Colin Purdom (Letters, 18 October) is mistaken in asserting that alcohol is not fattening. As any A-level biology student should be able to tell you, it is converted by the liver enzyme alcohol dehydrogenase to acetaldehyde, then by aldehyde dehydrogenase to acetic acid. This then enters the breathtakingly complex Krebs cycle to be further broken down to water, carbon dioxide and ATP, which is the body’s source of chemical energy. Of course, a sugary alcoholic drink will still have more calories than the equivalent-strength non-sugary one, but sadly, dry champagne is not calorie-free.

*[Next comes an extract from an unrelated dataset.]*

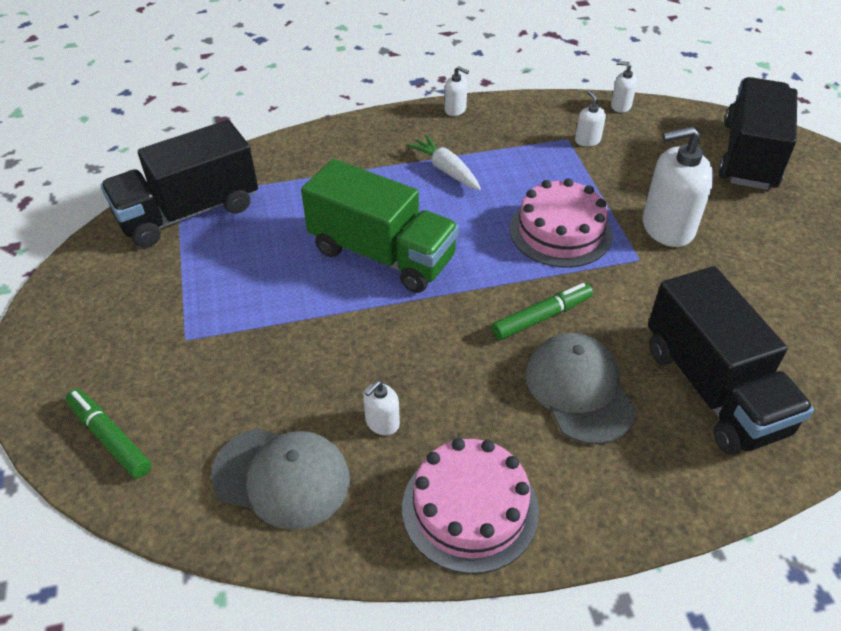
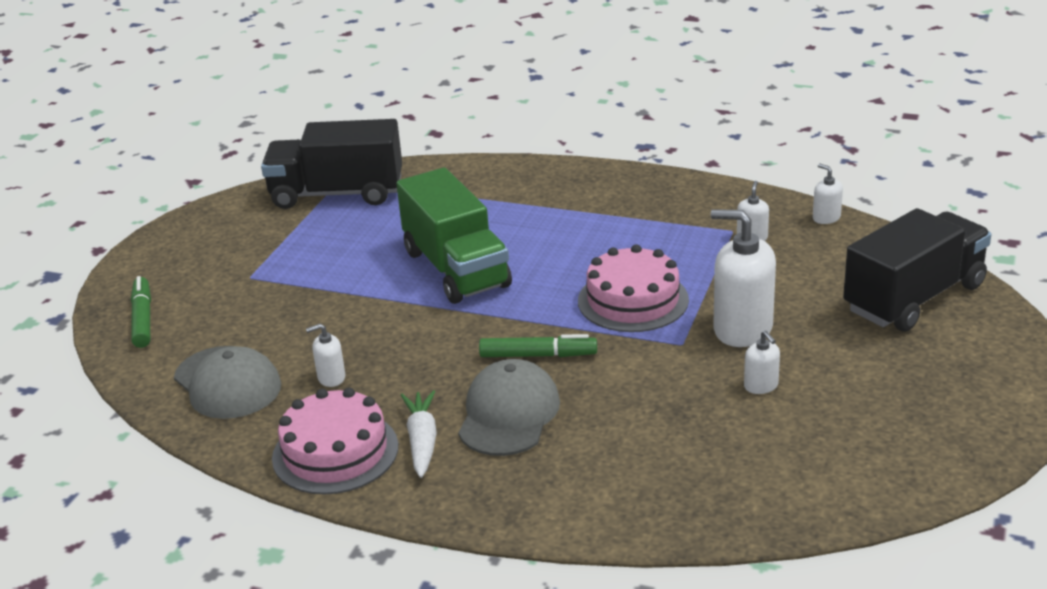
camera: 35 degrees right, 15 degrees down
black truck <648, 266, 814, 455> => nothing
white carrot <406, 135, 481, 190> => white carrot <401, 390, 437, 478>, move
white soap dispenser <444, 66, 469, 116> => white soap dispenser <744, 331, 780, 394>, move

Jo Gibson (BSc Hons biochemistry)
Liverpool
• So the £1bn spent on troubled families “has had little effect” (Report, 18 October). Time then for the director of the troubled families programme, Louise Casey, to return the CBE she was given in the 2016 birthday honours list for services to families and vulnerable people? Or do we not expect accountability from those who preach the same message to others in public service?
Vince Mercer
Low Lorton, Cumbria
• Surely it was the spectators who “braved the rain” in Manchester on Monday, not the Olympic athletes (Heroes of Rio brave the rain to celebrate record medal haul, 18 Octobert, 18 October). Or does training stop when it’s damp?
John Huntley
Manchester
• “London will probably cease to be the financial centre of the EU”, writes William Wallace (Letters, 13 October). So, not all bad news then. It’s high time that the domination of our economy by self-serving, socially toxic, borderline criminal finance capital was broken.
Michael McCarthy
London
• If the trend to scrap humanities A-levels such as art history and archaeology continues, a new area of inquiry may soon emerge: the study of now defunct A-levels (Burying A-level archaeology is barbarism, says Tony Robinson, 18 October).